### WHAT IS BEING ASKED
Copy out exactly the stretch below, from the line with "If you're planning" through the line with "Jul 27, 2025", both included; the pictures stay out.

### DATA SHOWN
Start of Block

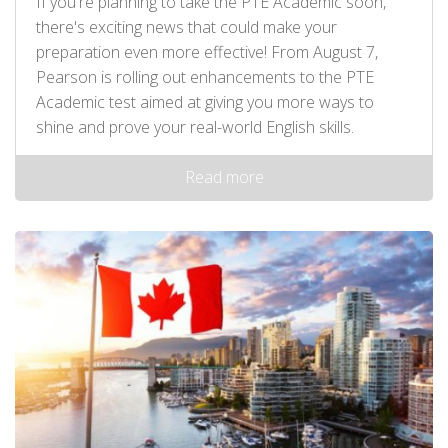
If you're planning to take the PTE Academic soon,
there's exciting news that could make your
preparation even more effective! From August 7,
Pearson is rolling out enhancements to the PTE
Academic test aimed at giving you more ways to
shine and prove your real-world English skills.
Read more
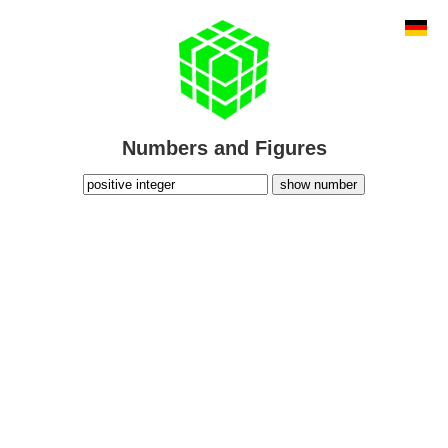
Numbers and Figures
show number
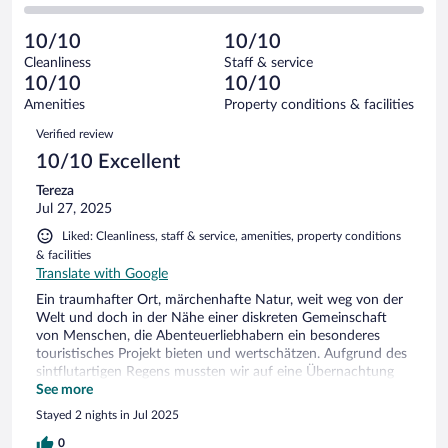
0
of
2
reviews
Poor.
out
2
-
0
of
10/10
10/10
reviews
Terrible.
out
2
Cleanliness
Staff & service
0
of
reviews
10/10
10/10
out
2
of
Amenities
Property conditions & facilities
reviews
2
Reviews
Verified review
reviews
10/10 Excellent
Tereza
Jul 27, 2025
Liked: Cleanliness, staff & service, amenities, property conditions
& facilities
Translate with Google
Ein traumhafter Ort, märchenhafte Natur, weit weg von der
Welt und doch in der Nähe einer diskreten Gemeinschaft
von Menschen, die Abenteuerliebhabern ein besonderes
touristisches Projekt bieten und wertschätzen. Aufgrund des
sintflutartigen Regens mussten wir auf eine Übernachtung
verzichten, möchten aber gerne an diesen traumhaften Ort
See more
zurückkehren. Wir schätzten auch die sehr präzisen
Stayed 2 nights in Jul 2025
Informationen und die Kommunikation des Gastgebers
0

End of Block
Start of Block

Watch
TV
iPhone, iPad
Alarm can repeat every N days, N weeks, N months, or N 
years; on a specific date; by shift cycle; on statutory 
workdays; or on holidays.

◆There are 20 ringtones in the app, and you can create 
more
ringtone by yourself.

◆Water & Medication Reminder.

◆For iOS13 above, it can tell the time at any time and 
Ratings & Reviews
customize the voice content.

End of Block

### RESULT BELOW
If you're planning to take the PTE Academic soon,
there's exciting news that could make your
preparation even more effective! From August 7,
Pearson is rolling out enhancements to the PTE
Academic test aimed at giving you more ways to
shine and prove your real-world English skills.
Read more
Numbers and Figures
show number
0
of
2
reviews
Poor.
out
2
-
0
of
10/10
10/10
reviews
Terrible.
out
2
Cleanliness
Staff & service
0
of
reviews
10/10
10/10
out
2
of
Amenities
Property conditions & facilities
reviews
2
Reviews
Verified review
reviews
10/10 Excellent
Tereza
Jul 27, 2025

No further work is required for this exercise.